In other foreign affairs, the “Iron Lady” presided over the orderly establishment of an independent Zimbabwe (formerly Rhodesia) in 1980 and took a hard stance against Irish separatists in Northern Ireland. In October 1984, an Irish Republican Army (IRA) bomb exploded at the Conservative Party conference in Brighton. The prime minister narrowly escaped harm.
In 1987, an upswing in the economy led to her election to a third term, but Thatcher soon alienated some members of her own party because of her poll-tax policies and opposition to further British integration into the European Community. In November 1990, she failed to received a majority in the Conservative Party’s annual vote for selection of a leader. She withdrew her nomination, and John Major, the chancellor of the Exchequer since 1989, was chosen as Conservative leader. On November 28, Thatcher resigned as prime minister and was succeeded by Major. Thatcher’s three consecutive terms in office marked the longest continuous tenure of a British prime minister since 1827. In 1992, she was made a baroness and took a seat in the House of Lords.

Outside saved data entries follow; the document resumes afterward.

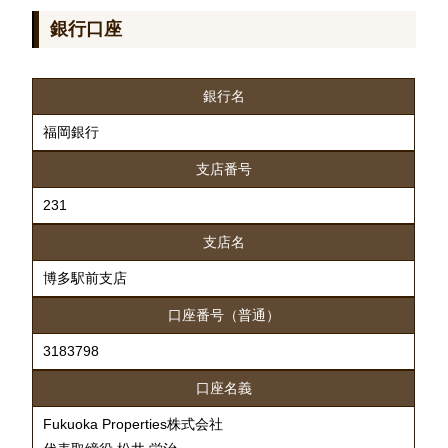
銀行口座
銀行名
福岡銀行
支店番号
231
支店名
博多駅前支店
口座番号（普通）
3183798
口座名義
Fukuoka Properties株式会社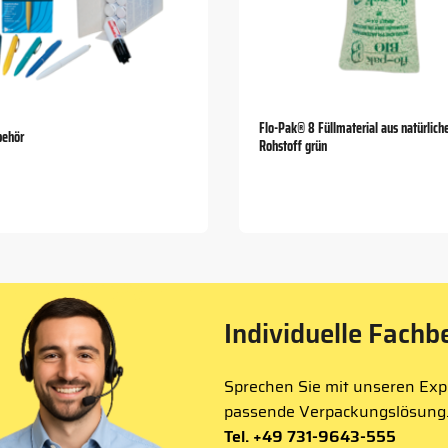
Flo-Pak® 8 Füllmaterial aus natürlic
behör
Rohstoff grün
Individuelle Fachb
Sprechen Sie mit unseren Expe
passende Verpackungslösung
Tel. +49 731-9643-555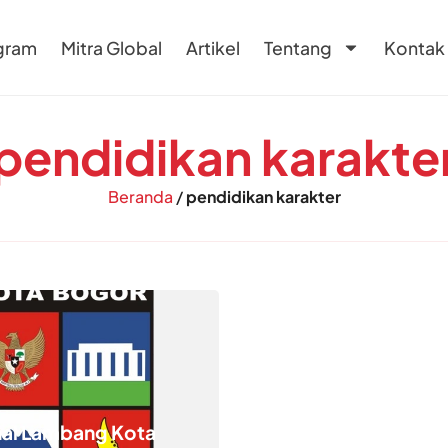
gram
Mitra Global
Artikel
Tentang
Kontak
pendidikan karakte
Beranda
/
pendidikan karakter
al Lambang Kota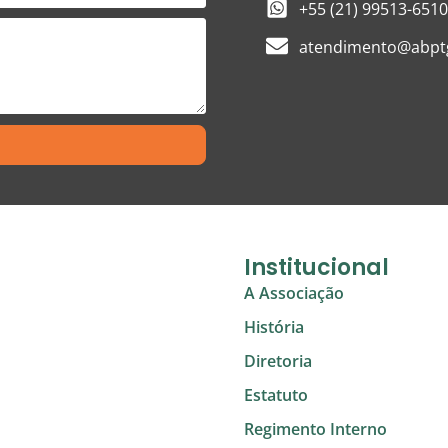
+55 (21) 99513-6510
atendimento@abptg
Institucional
A Associação
História
Diretoria
Estatuto
Regimento Interno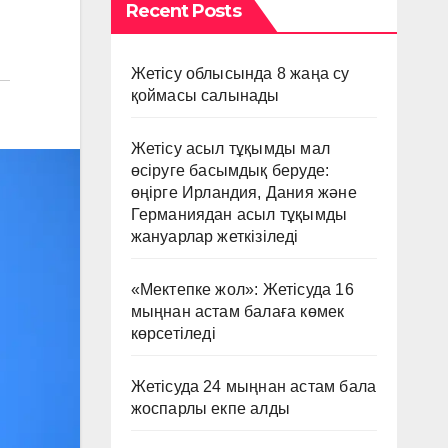
Recent Posts
Жетісу облысында 8 жаңа су
қоймасы салынады
Жетісу асыл тұқымды мал
өсіруге басымдық беруде:
өңірге Ирландия, Дания және
Германиядан асыл тұқымды
жануарлар жеткізіледі
«Мектепке жол»: Жетісуда 16
мыңнан астам балаға көмек
көрсетіледі
Жетісуда 24 мыңнан астам бала
жоспарлы екпе алды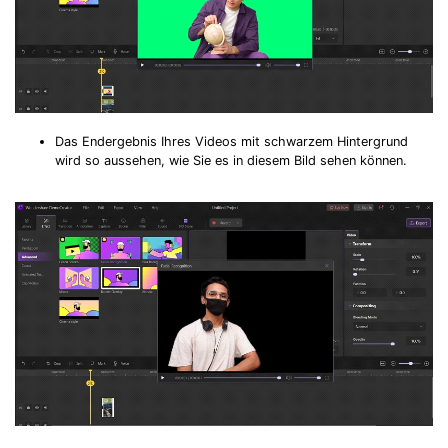
Das Endergebnis Ihres Videos mit schwarzem Hintergrund
wird so aussehen, wie Sie es in diesem Bild sehen können.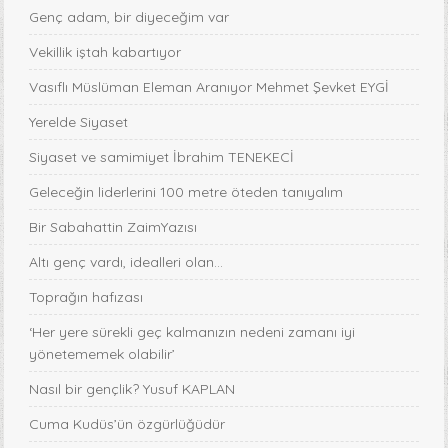
Genç adam, bir diyeceğim var
Vekillik iştah kabartıyor
Vasıflı Müslüman Eleman Aranıyor Mehmet Şevket EYGİ
Yerelde Siyaset
Siyaset ve samimiyet İbrahim TENEKECİ
Geleceğin liderlerini 100 metre öteden tanıyalım
Bir Sabahattin ZaimYazısı
Altı genç vardı, idealleri olan...
Toprağın hafızası
‘Her yere sürekli geç kalmanızın nedeni zamanı iyi
yönetememek olabilir’
Nasıl bir gençlik? Yusuf KAPLAN
Cuma Kudüs’ün özgürlüğüdür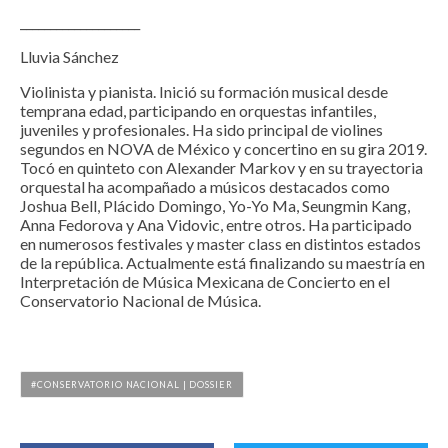
____________________
Lluvia Sánchez
Violinista y pianista. Inició su formación musical desde
temprana edad, participando en orquestas infantiles,
juveniles y profesionales. Ha sido principal de violines
segundos en NOVA de México y concertino en su gira 2019.
Tocó en quinteto con Alexander Markov y en su trayectoria
orquestal ha acompañado a músicos destacados como
Joshua Bell, Plácido Domingo, Yo-Yo Ma, Seungmin Kang,
Anna Fedorova y Ana Vidovic, entre otros. Ha participado
en numerosos festivales y master class en distintos estados
de la república. Actualmente está finalizando su maestría en
Interpretación de Música Mexicana de Concierto en el
Conservatorio Nacional de Música.
CONSERVATORIO NACIONAL | DOSSIER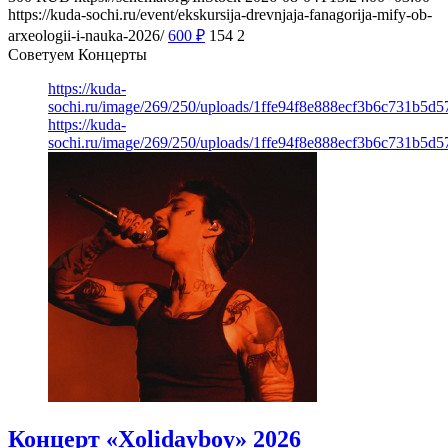
https://kuda-sochi.ru/event/ekskursija-drevnjaja-fanagorija-mify-ob-
arxeologii-i-nauka-2026/
600
₽
154
2
Советуем Концерты
https://kuda-
sochi.ru/image/269/250/uploads/1ffe94f8e888ecf3b6c731b5d
https://kuda-
sochi.ru/image/269/250/uploads/1ffe94f8e888ecf3b6c731b5d
Концерт «Xolidayboy» 2026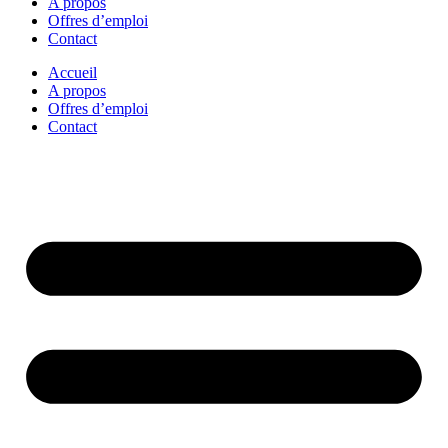
A propos
Offres d’emploi
Contact
Accueil
A propos
Offres d’emploi
Contact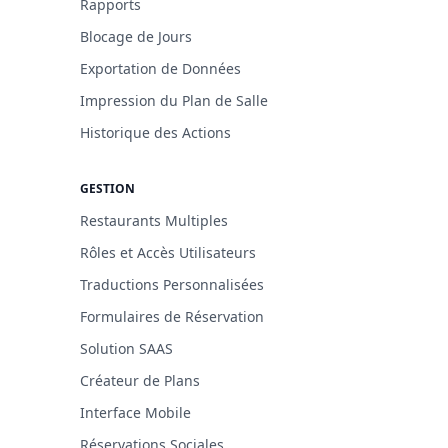
Rapports
Blocage de Jours
Exportation de Données
Impression du Plan de Salle
Historique des Actions
GESTION
Restaurants Multiples
Rôles et Accès Utilisateurs
Traductions Personnalisées
Formulaires de Réservation
Solution SAAS
Créateur de Plans
Interface Mobile
Réservations Sociales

In later years, Thatcher worked as a consultant, served as the chancellor of the College of William and Mary and wrote her memoirs, as well as other books on politics. She continued to work with the Thatcher Foundation, which she created to foster the ideals of democracy, free trade and cooperation among nations. Though she stopped appearing in public after suffering a series of small strokes in the early 2000s, her influence remained strong. In 2011, the former prime minister was the subject of an award-winning (and controversial) biographical film, The Iron Lady, which depicted her political rise and fall. Margaret Thatcher died on April 8, 2013, at the age of 87.